Wednesday, October 29, 2014

by SUSAN MANN

The association representing the country’s restaurants, the second largest buyer of Canadian chicken, is being shut out of the consultations to amend minimum live prices for Ontario chicken, says a spokesman.

Garth Whyte, Restaurants Canada CEO and president, says in an Oct. 28 letter to commissioners of the Ontario Farm Products Marketing Commission its request for information from the commission hasn’t been answered. That request was initially made in an Oct. 8 letter to the commission.

“We are frustrated because we want to contribute to the important review work taking place and respond to the amendments you are considering, ” Whyte says in the Oct. 28 letter. He adds the process to update how live prices are set in Ontario is important because prices set for chicken in Ontario “determines the price charged across the whole country.”

The commission posted a proposal on the Ontario Regulatory Registry Sept. 22 and requested comments by Nov. 6. The proposal calls for the minimum live price to be based on an actual cost of production using a survey of producer costs and a model farm for elements not covered in the survey. Currently the farmers’ minimum live prices are determined by three factors – chick costs, feed prices and producer margin. The current method for establishing minimum live prices has been in place since 2002.

Specifically, the restaurant association asked the commission to provide it with:

  • A copy of the proposed amendments along with proposed prices and costs.
  • A full description of the cost of production formula in place since 2002, including any modifications either in the formula or assigned costs/prices.

[Problems to solve]
1) According to the article on Ontario chicken prices, which three factors currently determine farmers' minimum live prices?
2) Extend the article on Ontario chicken prices, picking up after its final line.

[Provided data]
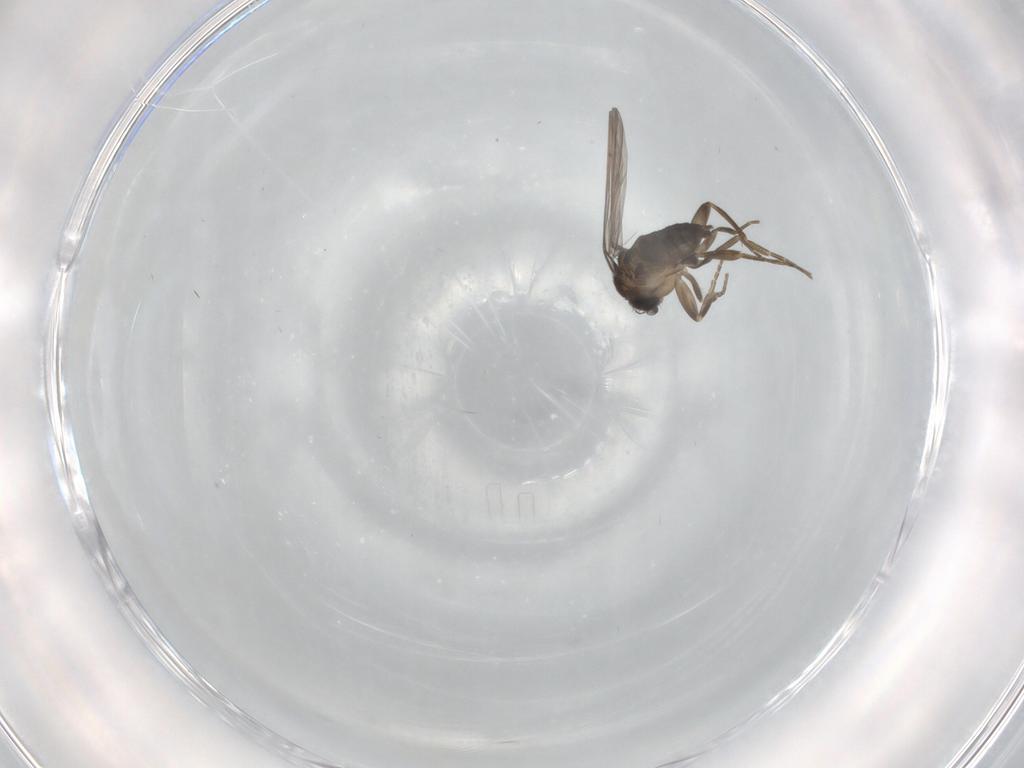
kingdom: Animalia
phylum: Arthropoda
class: Insecta
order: Diptera
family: Phoridae
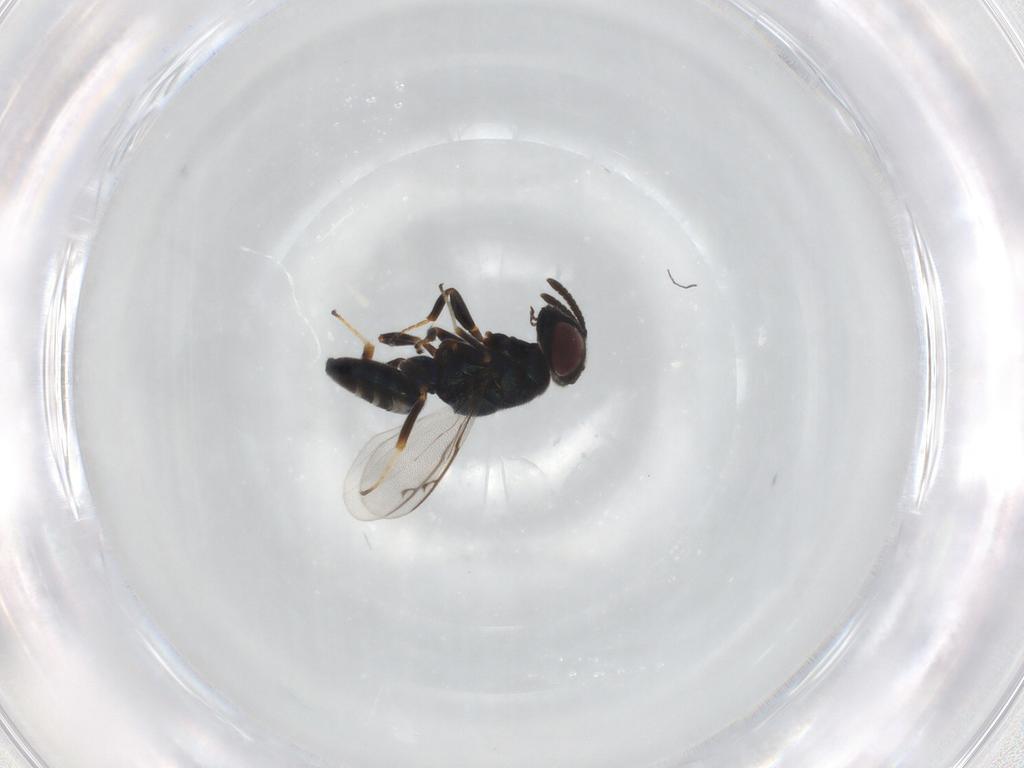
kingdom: Animalia
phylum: Arthropoda
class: Insecta
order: Hymenoptera
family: Pteromalidae
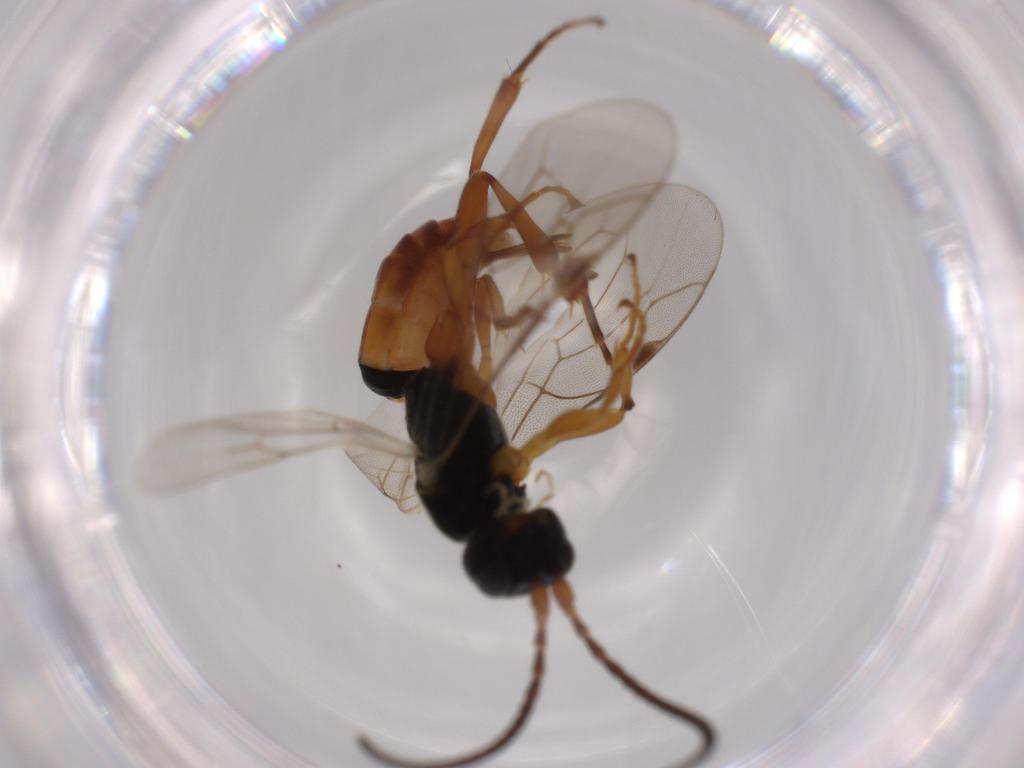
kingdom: Animalia
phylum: Arthropoda
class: Insecta
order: Hymenoptera
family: Ichneumonidae
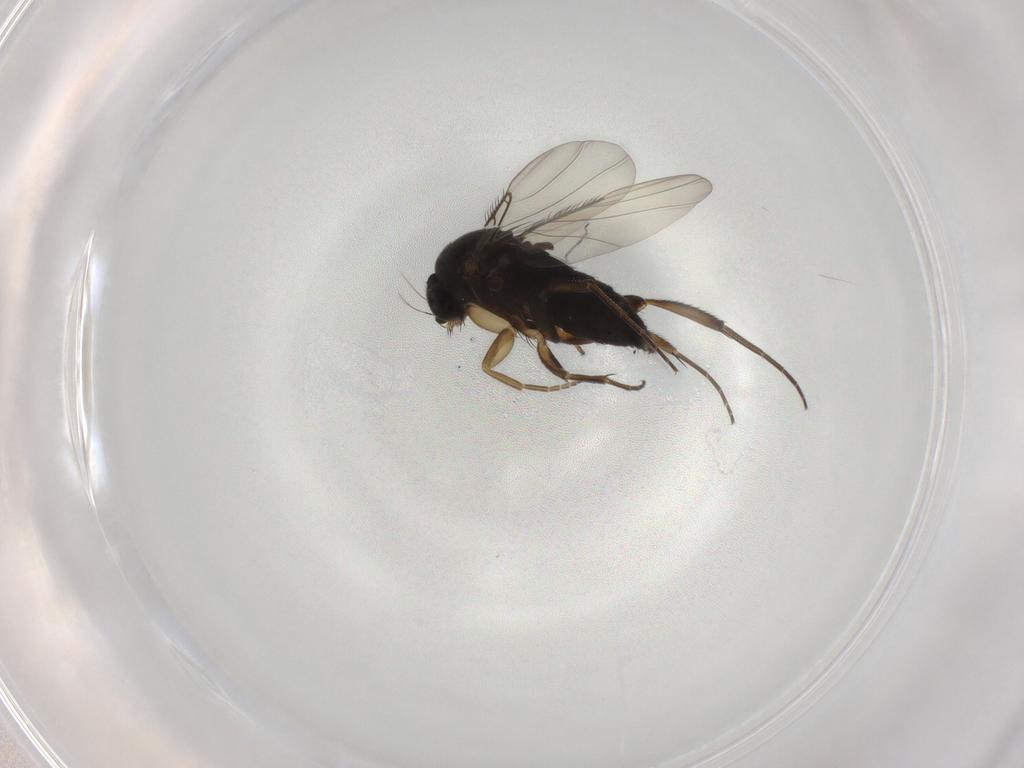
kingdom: Animalia
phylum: Arthropoda
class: Insecta
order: Diptera
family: Phoridae
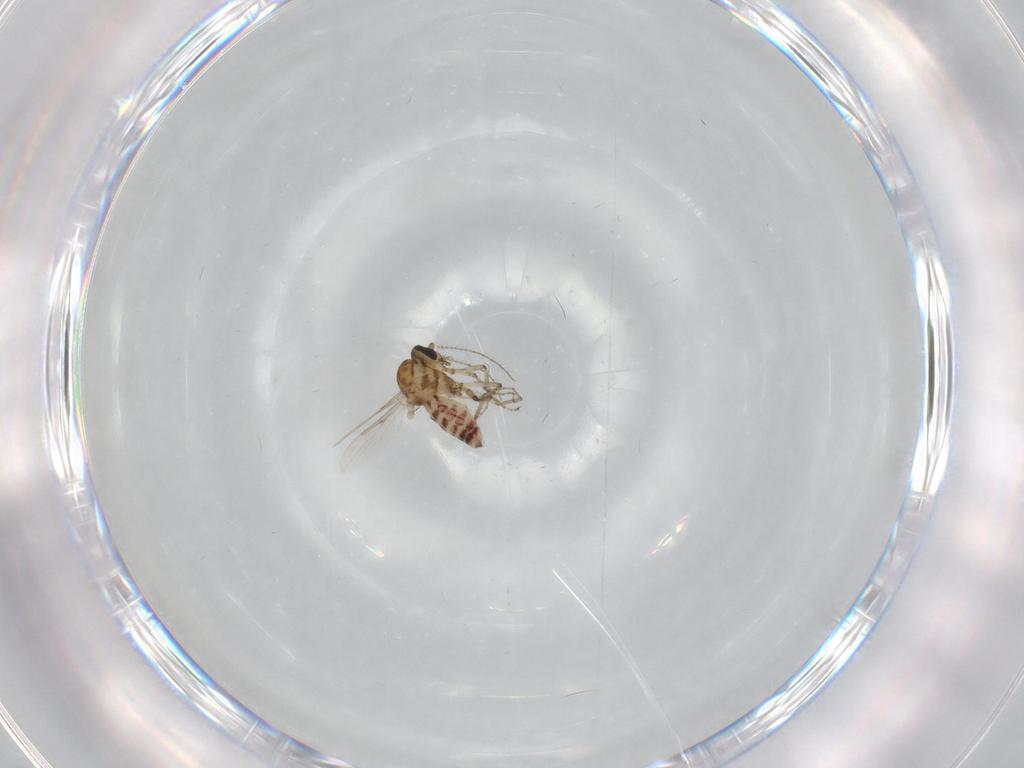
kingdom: Animalia
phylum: Arthropoda
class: Insecta
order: Diptera
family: Ceratopogonidae
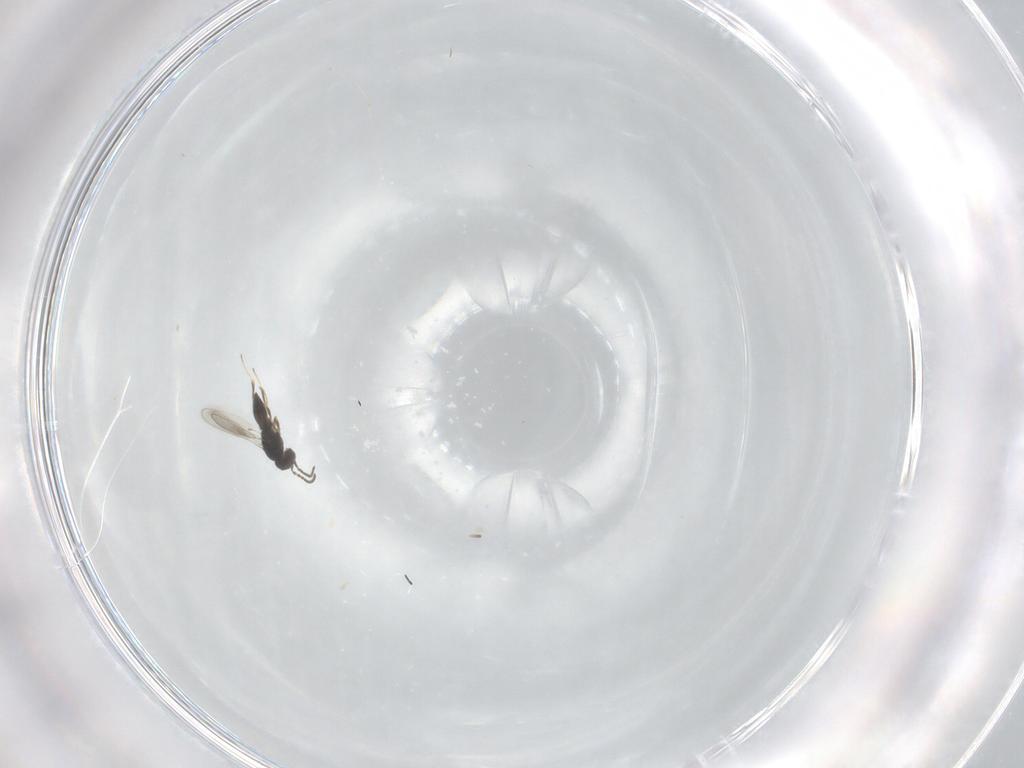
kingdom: Animalia
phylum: Arthropoda
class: Insecta
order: Hymenoptera
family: Scelionidae
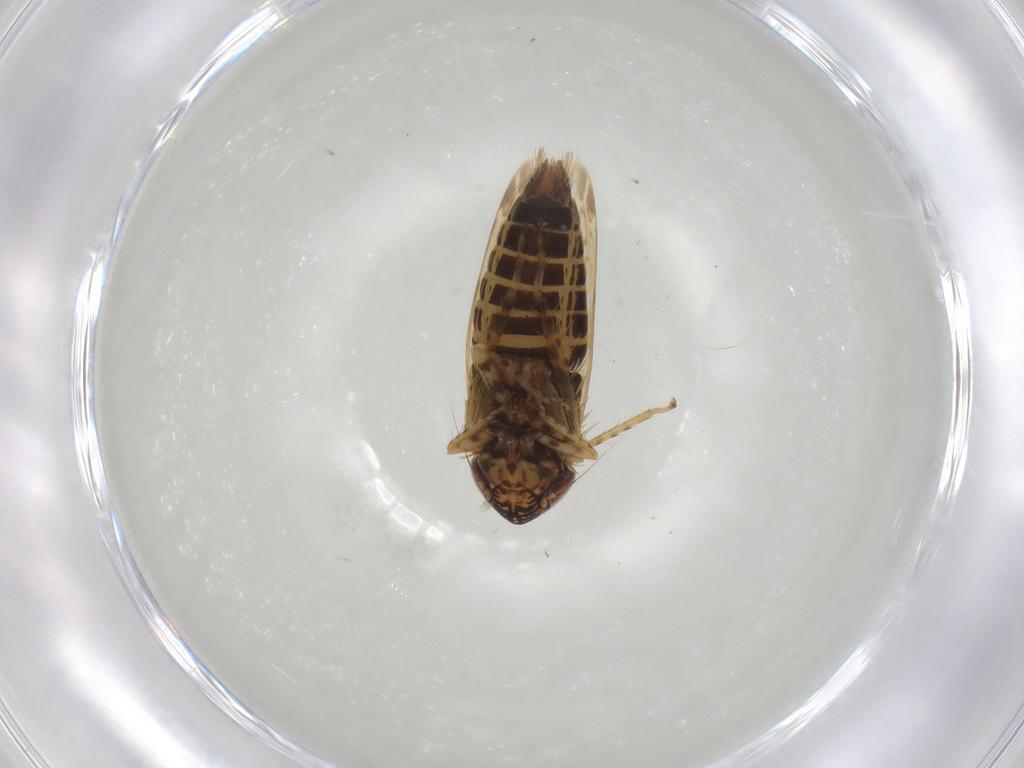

[Solved tasks]
1) Chick costs, feed prices and producer margin.

2)
Whyte says in an interview “I want to give them the benefit of the doubt that it’s an incompetent bureaucracy that’s not getting back to us or it just shows how flawed the process is because it’s not open information.”

Without this information, “our association is unable to respond to the commission’s invitation to provide commentary on the proposed amendments by the deadline of Nov. 6 because these amendments have not been made known. For that matter, details of the COP (cost of production) used since 2002 have also not been shared publicly,” he says in the letter.

Whyte adds the restaurant industry buys $2.2 billion worth of Canadian chicken annually. The largest buyers of chicken in Canada are grocery retailers.

He says in the interview the association is considering its options of what to do next. It may request an extension in the comment period from Premier Kathleen Wynne or the agriculture ministry or file an Access to Information request to get the details it wants.

Since the association doesn’t have the information it says it needs, it can’t gauge if the “amendments proposed by the current review significantly advance the consumer, our industry – ultimately the public interest,” he says in the letter.

Restaurants Canada has said for some time it wants to be a full partner “promoting the growth and further development of the chicken industry,” he says.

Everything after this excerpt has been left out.